A large part of identifying ancient bones is done by comparing them to known examples.

But in 2008 Yukon’s paleontologists had to rely on a osteology manual from the ‘60s and photos sent to Outside specialists to confirm what they found.

About 30 camel specimens have been found since 2008, Zazula said, all bits and pieces.

The Yukon’s got toes, vertebrae and part of the jaw of a young camel with its baby teeth still intact.

“We find fossil bones, these ancient bones, all the time and without a good reference skeleton to compare things to it’s pretty hard to make positive determinations or identifications.”

That’s why they decided to buy a model, Zazula says.

But where does one shop for an ancient Arctic camel skeleton?

Most museums use replica skeletons as part of their displays, Zazula says.

“So there’s a small industry in making replica skeletons of everything from dinosaurs to monkeys to human ancestors and whatnot.

“So you just have to Google.”

The Yukon hasn’t ordered its models just yet, but Zazula expects they will be moulded from camel skeletons found in California.

It’s unlikely a full skeleton will ever be found in the Yukon, he says.

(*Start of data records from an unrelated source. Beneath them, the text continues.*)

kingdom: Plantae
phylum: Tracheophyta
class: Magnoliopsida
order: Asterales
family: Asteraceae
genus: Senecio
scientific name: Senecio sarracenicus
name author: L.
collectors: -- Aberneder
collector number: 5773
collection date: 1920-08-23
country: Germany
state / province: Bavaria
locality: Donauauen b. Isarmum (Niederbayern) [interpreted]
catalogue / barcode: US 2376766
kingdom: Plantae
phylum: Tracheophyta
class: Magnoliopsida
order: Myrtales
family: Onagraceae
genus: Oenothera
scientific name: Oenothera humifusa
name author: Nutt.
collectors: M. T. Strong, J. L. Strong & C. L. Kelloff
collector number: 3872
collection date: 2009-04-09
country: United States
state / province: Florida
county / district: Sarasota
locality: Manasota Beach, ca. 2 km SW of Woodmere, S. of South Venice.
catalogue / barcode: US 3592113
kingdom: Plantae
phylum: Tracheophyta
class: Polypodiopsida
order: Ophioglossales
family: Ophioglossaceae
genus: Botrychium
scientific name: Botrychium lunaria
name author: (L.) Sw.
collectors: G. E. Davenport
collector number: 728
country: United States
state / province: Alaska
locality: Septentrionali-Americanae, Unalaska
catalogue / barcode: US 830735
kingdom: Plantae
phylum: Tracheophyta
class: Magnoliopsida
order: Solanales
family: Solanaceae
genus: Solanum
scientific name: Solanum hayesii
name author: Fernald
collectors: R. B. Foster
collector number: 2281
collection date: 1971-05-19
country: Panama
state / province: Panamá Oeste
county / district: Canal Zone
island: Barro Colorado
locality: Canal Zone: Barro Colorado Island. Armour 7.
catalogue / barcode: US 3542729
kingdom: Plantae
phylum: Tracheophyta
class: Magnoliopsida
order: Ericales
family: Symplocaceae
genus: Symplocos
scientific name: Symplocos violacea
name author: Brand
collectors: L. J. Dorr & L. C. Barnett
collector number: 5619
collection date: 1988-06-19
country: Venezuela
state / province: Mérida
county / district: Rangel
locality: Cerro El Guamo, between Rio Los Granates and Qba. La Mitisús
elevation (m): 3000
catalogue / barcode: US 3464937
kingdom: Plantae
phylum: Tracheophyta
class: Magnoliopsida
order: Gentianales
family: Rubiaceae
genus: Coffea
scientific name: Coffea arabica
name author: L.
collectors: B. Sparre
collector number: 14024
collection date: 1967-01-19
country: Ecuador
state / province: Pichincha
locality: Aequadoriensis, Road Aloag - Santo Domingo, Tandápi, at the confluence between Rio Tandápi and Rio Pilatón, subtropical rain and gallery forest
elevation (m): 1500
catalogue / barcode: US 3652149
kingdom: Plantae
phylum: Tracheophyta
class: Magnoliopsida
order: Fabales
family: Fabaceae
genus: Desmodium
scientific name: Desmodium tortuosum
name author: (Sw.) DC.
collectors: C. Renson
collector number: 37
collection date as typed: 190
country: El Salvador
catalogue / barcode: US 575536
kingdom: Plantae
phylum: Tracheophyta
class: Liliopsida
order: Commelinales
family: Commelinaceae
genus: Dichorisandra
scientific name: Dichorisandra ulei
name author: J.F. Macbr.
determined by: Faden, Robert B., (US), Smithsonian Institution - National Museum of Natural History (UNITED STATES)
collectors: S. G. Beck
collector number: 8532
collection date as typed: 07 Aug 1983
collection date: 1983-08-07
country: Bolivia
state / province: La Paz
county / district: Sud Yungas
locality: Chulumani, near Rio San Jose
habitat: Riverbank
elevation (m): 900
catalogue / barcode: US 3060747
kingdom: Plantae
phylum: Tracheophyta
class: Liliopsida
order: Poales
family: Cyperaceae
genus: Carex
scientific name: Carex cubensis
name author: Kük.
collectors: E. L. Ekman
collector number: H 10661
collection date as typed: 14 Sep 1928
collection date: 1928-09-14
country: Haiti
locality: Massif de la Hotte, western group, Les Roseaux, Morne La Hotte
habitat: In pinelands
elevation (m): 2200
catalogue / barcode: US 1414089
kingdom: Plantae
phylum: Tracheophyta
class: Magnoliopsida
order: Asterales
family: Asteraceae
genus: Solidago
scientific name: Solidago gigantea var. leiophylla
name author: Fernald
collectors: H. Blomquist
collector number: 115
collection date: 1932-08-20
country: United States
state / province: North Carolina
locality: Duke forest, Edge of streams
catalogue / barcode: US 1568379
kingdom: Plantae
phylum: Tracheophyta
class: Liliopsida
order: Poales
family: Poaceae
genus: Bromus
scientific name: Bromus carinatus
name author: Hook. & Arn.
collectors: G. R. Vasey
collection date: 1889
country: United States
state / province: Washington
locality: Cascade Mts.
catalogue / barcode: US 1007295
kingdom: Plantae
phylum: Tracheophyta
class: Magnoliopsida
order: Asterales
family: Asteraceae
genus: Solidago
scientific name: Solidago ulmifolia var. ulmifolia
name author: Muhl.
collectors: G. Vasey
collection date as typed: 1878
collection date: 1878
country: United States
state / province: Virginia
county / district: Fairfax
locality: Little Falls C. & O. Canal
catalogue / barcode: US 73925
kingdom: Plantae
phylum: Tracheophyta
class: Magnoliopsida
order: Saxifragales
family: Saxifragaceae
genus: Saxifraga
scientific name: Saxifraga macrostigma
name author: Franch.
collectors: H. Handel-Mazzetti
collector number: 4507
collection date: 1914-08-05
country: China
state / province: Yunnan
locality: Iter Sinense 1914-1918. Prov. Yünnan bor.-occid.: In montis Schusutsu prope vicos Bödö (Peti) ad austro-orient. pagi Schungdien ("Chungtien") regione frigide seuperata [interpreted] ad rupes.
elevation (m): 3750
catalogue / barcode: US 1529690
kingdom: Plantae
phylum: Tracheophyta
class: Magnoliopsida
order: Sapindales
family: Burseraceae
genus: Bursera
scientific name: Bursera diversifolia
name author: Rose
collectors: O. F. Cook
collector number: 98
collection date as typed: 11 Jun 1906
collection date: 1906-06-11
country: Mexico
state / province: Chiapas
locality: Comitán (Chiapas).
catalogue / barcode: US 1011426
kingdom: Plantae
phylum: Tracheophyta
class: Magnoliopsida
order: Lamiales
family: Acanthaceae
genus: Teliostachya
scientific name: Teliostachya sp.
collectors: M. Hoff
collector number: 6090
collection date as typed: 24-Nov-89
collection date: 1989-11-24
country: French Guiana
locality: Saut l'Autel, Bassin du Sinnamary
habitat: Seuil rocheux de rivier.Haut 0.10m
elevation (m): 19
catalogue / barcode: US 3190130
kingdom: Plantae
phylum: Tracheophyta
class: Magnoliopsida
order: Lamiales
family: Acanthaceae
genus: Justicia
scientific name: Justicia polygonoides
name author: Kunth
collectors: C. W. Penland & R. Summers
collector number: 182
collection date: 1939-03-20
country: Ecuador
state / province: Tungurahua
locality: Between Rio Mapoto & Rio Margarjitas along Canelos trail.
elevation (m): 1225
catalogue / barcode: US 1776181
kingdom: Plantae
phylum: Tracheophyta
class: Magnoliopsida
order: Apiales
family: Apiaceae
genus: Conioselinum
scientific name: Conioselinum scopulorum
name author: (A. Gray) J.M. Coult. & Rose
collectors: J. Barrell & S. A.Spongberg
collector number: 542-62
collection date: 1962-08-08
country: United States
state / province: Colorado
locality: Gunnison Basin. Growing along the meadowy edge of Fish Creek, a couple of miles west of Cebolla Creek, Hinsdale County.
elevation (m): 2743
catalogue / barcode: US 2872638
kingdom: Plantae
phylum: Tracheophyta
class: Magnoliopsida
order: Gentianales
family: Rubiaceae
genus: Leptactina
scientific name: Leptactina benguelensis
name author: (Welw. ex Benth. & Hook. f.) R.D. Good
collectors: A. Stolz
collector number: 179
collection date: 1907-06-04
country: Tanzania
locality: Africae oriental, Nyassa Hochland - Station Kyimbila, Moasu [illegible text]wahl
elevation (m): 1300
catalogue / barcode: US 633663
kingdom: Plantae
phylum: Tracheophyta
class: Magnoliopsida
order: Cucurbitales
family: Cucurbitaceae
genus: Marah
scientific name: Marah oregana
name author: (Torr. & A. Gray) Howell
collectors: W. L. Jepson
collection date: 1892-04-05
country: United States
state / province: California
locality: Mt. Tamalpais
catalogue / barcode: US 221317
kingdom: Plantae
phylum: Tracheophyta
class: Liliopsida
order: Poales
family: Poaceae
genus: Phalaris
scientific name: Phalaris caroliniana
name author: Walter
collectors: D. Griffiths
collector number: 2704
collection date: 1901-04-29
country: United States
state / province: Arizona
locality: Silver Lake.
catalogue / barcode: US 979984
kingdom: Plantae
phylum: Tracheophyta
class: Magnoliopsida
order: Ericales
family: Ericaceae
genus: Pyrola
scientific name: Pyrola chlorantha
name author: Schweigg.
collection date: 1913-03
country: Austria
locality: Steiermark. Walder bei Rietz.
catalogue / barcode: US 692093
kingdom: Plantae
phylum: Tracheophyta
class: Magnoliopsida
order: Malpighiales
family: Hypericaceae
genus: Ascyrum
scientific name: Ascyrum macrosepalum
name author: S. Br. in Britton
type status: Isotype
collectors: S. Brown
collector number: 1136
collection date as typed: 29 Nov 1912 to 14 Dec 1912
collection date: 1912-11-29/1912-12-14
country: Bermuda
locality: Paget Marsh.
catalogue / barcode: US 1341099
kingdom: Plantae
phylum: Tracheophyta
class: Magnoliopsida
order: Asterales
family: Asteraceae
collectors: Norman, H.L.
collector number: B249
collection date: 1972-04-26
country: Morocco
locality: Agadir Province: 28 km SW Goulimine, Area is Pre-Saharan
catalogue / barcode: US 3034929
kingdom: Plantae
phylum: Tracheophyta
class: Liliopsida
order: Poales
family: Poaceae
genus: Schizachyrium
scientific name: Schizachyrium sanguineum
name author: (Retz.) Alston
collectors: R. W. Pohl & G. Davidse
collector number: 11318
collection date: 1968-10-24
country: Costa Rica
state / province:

The rolling terrain, plus melting, scavengers and moving rivers means most of the bones here are in pieces.

California’s tar pits have preserved complete skeletons of ancient camels that appear to have gotten stuck in the muck.

A home hasn’t been chosen yet for the second model that will be on display for the public.

Zazula admits to “completely dorking out” over the study of ice aged mammals like the camel.

He says there’s value to Yukoners being able to see the ancient animal that once roamed where they are standing.

“All paleontologists know there were camels in the Arctic and the North at one time,” he says.

“But you tell people from the general public that, they’re like, ‘What? Camels here? Really, are you crazy?’”

The bones allow people to learn about how animals moved and populations changed in the North, and maybe have a better understanding of contemporary changes, he says.

Even failing that, it’s pretty cool.

“I think people will be pretty impressed to stand there and look up at a three-metre-tall camel skeleton, wherever it may rest in the Yukon.”